YOUR OBJECTIVE
Beneath this line is the data. Output exactly the lines from the line with "36. Joyce JA, Fearon" to the line with "37. Franovic A, Gunaratnam", both ends included, and nothing more.

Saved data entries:
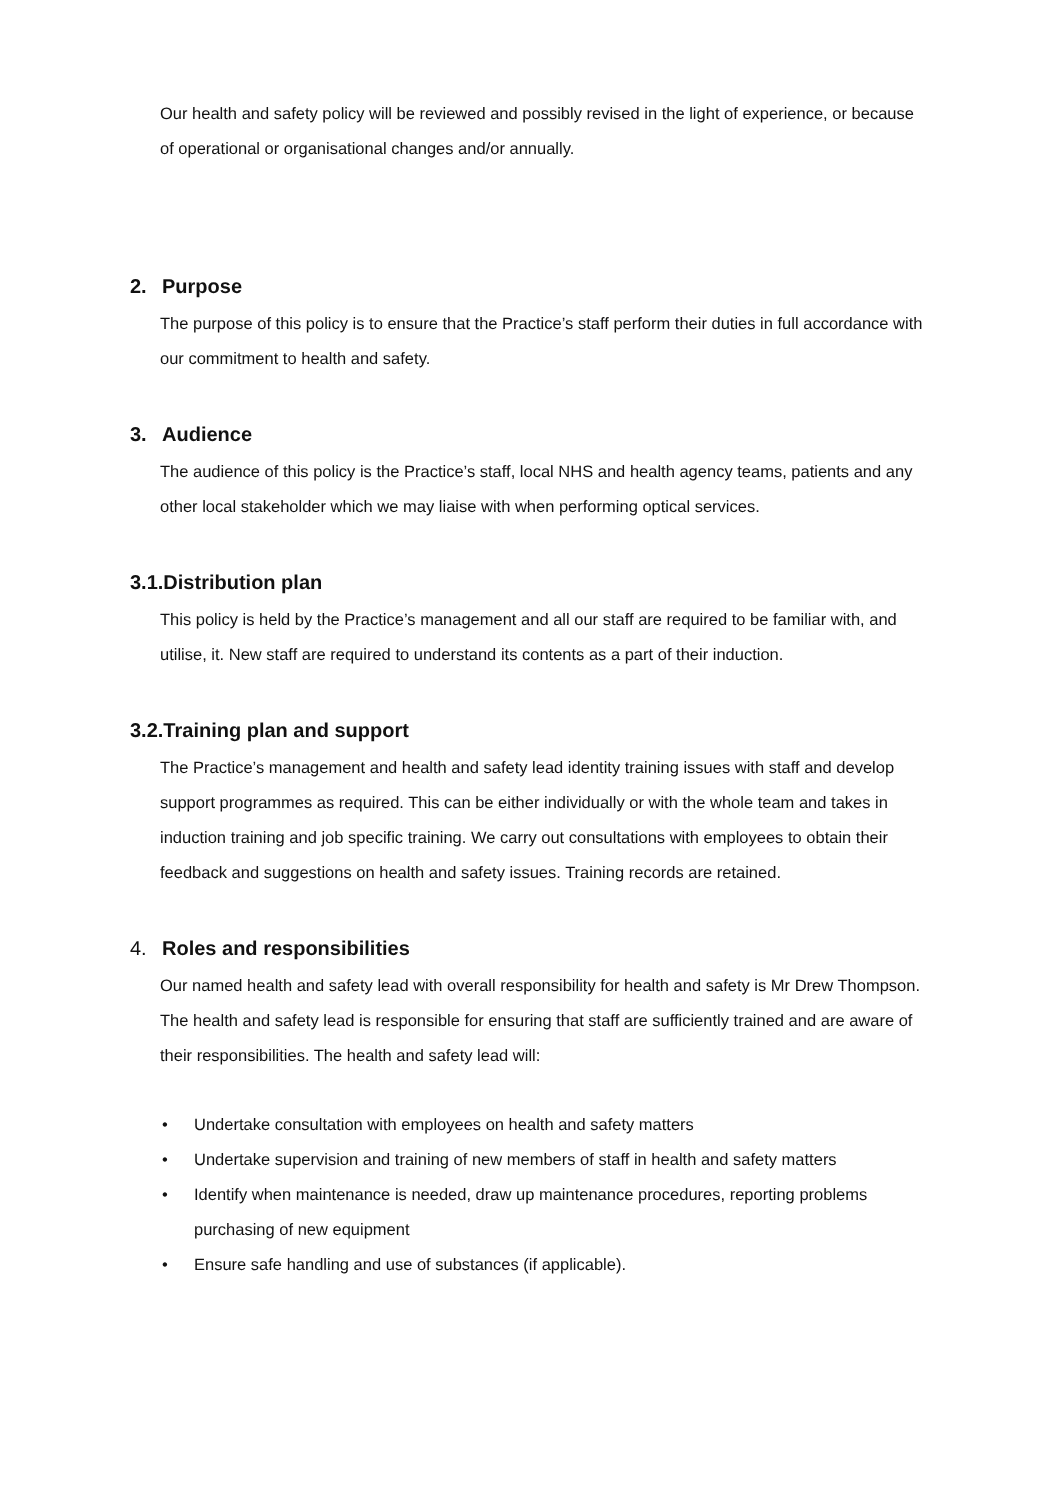Our health and safety policy will be reviewed and possibly revised in the light of experience, or because of operational or organisational changes and/or annually.
2. Purpose
The purpose of this policy is to ensure that the Practice’s staff perform their duties in full accordance with our commitment to health and safety.
3. Audience
The audience of this policy is the Practice’s staff, local NHS and health agency teams, patients and any other local stakeholder which we may liaise with when performing optical services.
3.1.Distribution plan
This policy is held by the Practice’s management and all our staff are required to be familiar with, and utilise, it. New staff are required to understand its contents as a part of their induction.
3.2.Training plan and support
The Practice’s management and health and safety lead identity training issues with staff and develop support programmes as required. This can be either individually or with the whole team and takes in induction training and job specific training. We carry out consultations with employees to obtain their feedback and suggestions on health and safety issues. Training records are retained.
4. Roles and responsibilities
Our named health and safety lead with overall responsibility for health and safety is Mr Drew Thompson. The health and safety lead is responsible for ensuring that staff are sufficiently trained and are aware of their responsibilities. The health and safety lead will:
• Undertake consultation with employees on health and safety matters
• Undertake supervision and training of new members of staff in health and safety matters
• Identify when maintenance is needed, draw up maintenance procedures, reporting problems purchasing of new equipment
• Ensure safe handling and use of substances (if applicable).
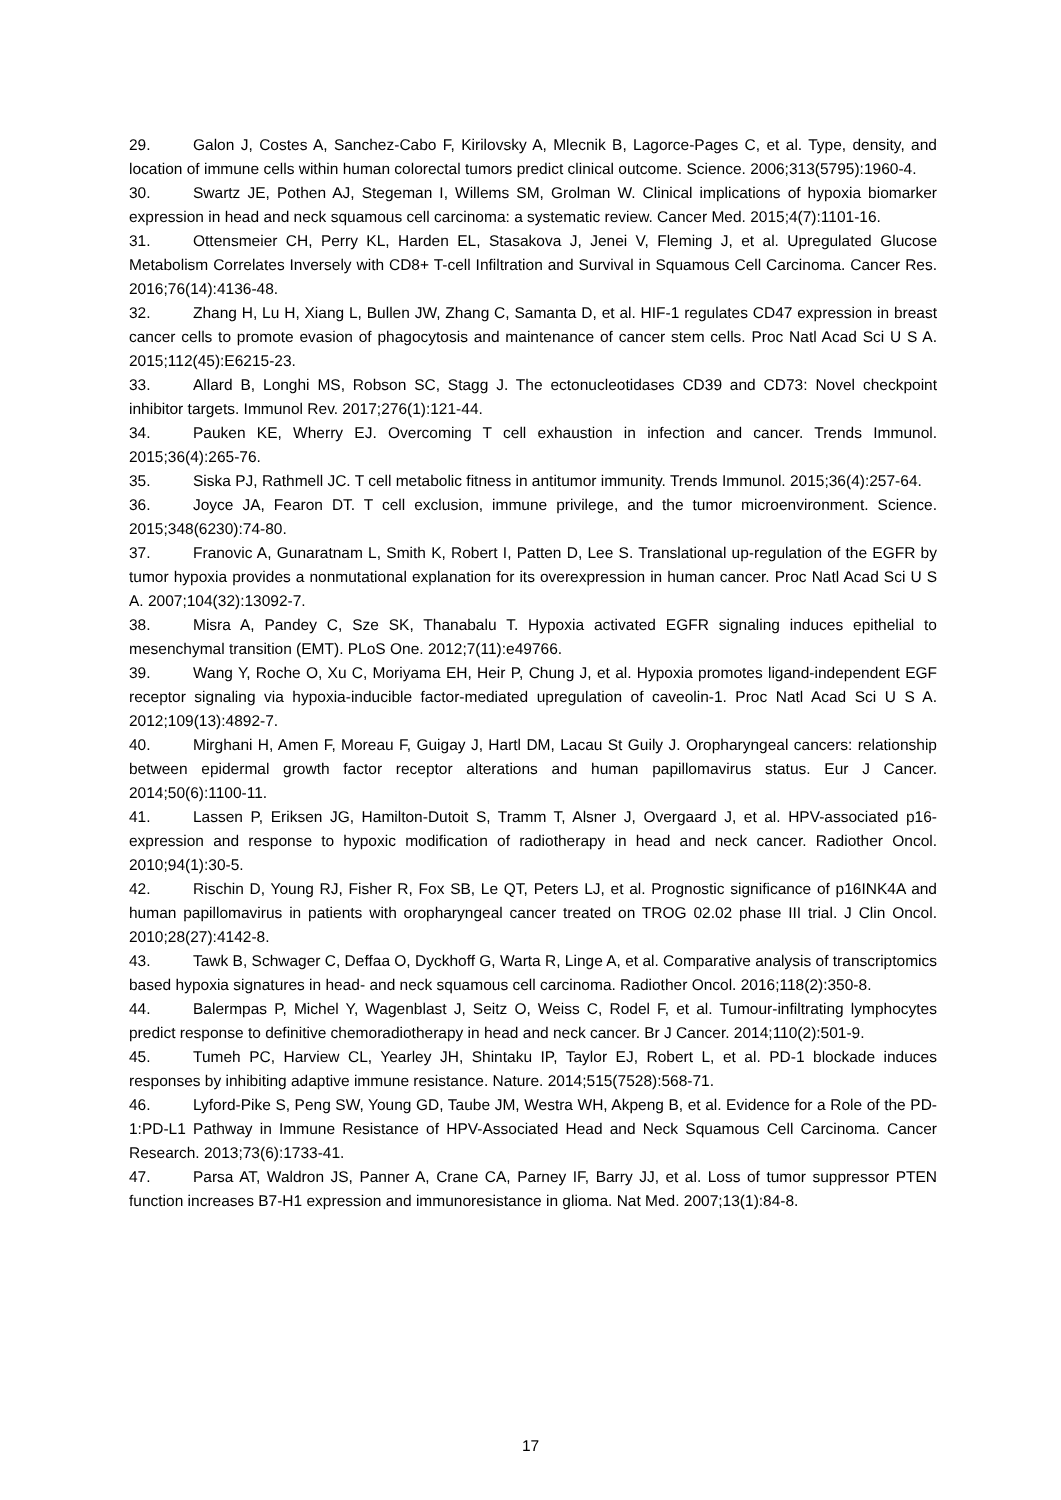29. Galon J, Costes A, Sanchez-Cabo F, Kirilovsky A, Mlecnik B, Lagorce-Pages C, et al. Type, density, and location of immune cells within human colorectal tumors predict clinical outcome. Science. 2006;313(5795):1960-4.
30. Swartz JE, Pothen AJ, Stegeman I, Willems SM, Grolman W. Clinical implications of hypoxia biomarker expression in head and neck squamous cell carcinoma: a systematic review. Cancer Med. 2015;4(7):1101-16.
31. Ottensmeier CH, Perry KL, Harden EL, Stasakova J, Jenei V, Fleming J, et al. Upregulated Glucose Metabolism Correlates Inversely with CD8+ T-cell Infiltration and Survival in Squamous Cell Carcinoma. Cancer Res. 2016;76(14):4136-48.
32. Zhang H, Lu H, Xiang L, Bullen JW, Zhang C, Samanta D, et al. HIF-1 regulates CD47 expression in breast cancer cells to promote evasion of phagocytosis and maintenance of cancer stem cells. Proc Natl Acad Sci U S A. 2015;112(45):E6215-23.
33. Allard B, Longhi MS, Robson SC, Stagg J. The ectonucleotidases CD39 and CD73: Novel checkpoint inhibitor targets. Immunol Rev. 2017;276(1):121-44.
34. Pauken KE, Wherry EJ. Overcoming T cell exhaustion in infection and cancer. Trends Immunol. 2015;36(4):265-76.
35. Siska PJ, Rathmell JC. T cell metabolic fitness in antitumor immunity. Trends Immunol. 2015;36(4):257-64.
36. Joyce JA, Fearon DT. T cell exclusion, immune privilege, and the tumor microenvironment. Science. 2015;348(6230):74-80.
37. Franovic A, Gunaratnam L, Smith K, Robert I, Patten D, Lee S. Translational up-regulation of the EGFR by tumor hypoxia provides a nonmutational explanation for its overexpression in human cancer. Proc Natl Acad Sci U S A. 2007;104(32):13092-7.
38. Misra A, Pandey C, Sze SK, Thanabalu T. Hypoxia activated EGFR signaling induces epithelial to mesenchymal transition (EMT). PLoS One. 2012;7(11):e49766.
39. Wang Y, Roche O, Xu C, Moriyama EH, Heir P, Chung J, et al. Hypoxia promotes ligand-independent EGF receptor signaling via hypoxia-inducible factor-mediated upregulation of caveolin-1. Proc Natl Acad Sci U S A. 2012;109(13):4892-7.
40. Mirghani H, Amen F, Moreau F, Guigay J, Hartl DM, Lacau St Guily J. Oropharyngeal cancers: relationship between epidermal growth factor receptor alterations and human papillomavirus status. Eur J Cancer. 2014;50(6):1100-11.
41. Lassen P, Eriksen JG, Hamilton-Dutoit S, Tramm T, Alsner J, Overgaard J, et al. HPV-associated p16-expression and response to hypoxic modification of radiotherapy in head and neck cancer. Radiother Oncol. 2010;94(1):30-5.
42. Rischin D, Young RJ, Fisher R, Fox SB, Le QT, Peters LJ, et al. Prognostic significance of p16INK4A and human papillomavirus in patients with oropharyngeal cancer treated on TROG 02.02 phase III trial. J Clin Oncol. 2010;28(27):4142-8.
43. Tawk B, Schwager C, Deffaa O, Dyckhoff G, Warta R, Linge A, et al. Comparative analysis of transcriptomics based hypoxia signatures in head- and neck squamous cell carcinoma. Radiother Oncol. 2016;118(2):350-8.
44. Balermpas P, Michel Y, Wagenblast J, Seitz O, Weiss C, Rodel F, et al. Tumour-infiltrating lymphocytes predict response to definitive chemoradiotherapy in head and neck cancer. Br J Cancer. 2014;110(2):501-9.
45. Tumeh PC, Harview CL, Yearley JH, Shintaku IP, Taylor EJ, Robert L, et al. PD-1 blockade induces responses by inhibiting adaptive immune resistance. Nature. 2014;515(7528):568-71.
46. Lyford-Pike S, Peng SW, Young GD, Taube JM, Westra WH, Akpeng B, et al. Evidence for a Role of the PD-1:PD-L1 Pathway in Immune Resistance of HPV-Associated Head and Neck Squamous Cell Carcinoma. Cancer Research. 2013;73(6):1733-41.
47. Parsa AT, Waldron JS, Panner A, Crane CA, Parney IF, Barry JJ, et al. Loss of tumor suppressor PTEN function increases B7-H1 expression and immunoresistance in glioma. Nat Med. 2007;13(1):84-8.
17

OUTPUT FOR THIS EXERCISE
36. Joyce JA, Fearon DT. T cell exclusion, immune privilege, and the tumor microenvironment. Science. 2015;348(6230):74-80.
37. Franovic A, Gunaratnam L, Smith K, Robert I, Patten D, Lee S. Translational up-regulation of the EGFR by tumor hypoxia provides a nonmutational explanation for its overexpression in human cancer. Proc Natl Acad Sci U S A. 2007;104(32):13092-7.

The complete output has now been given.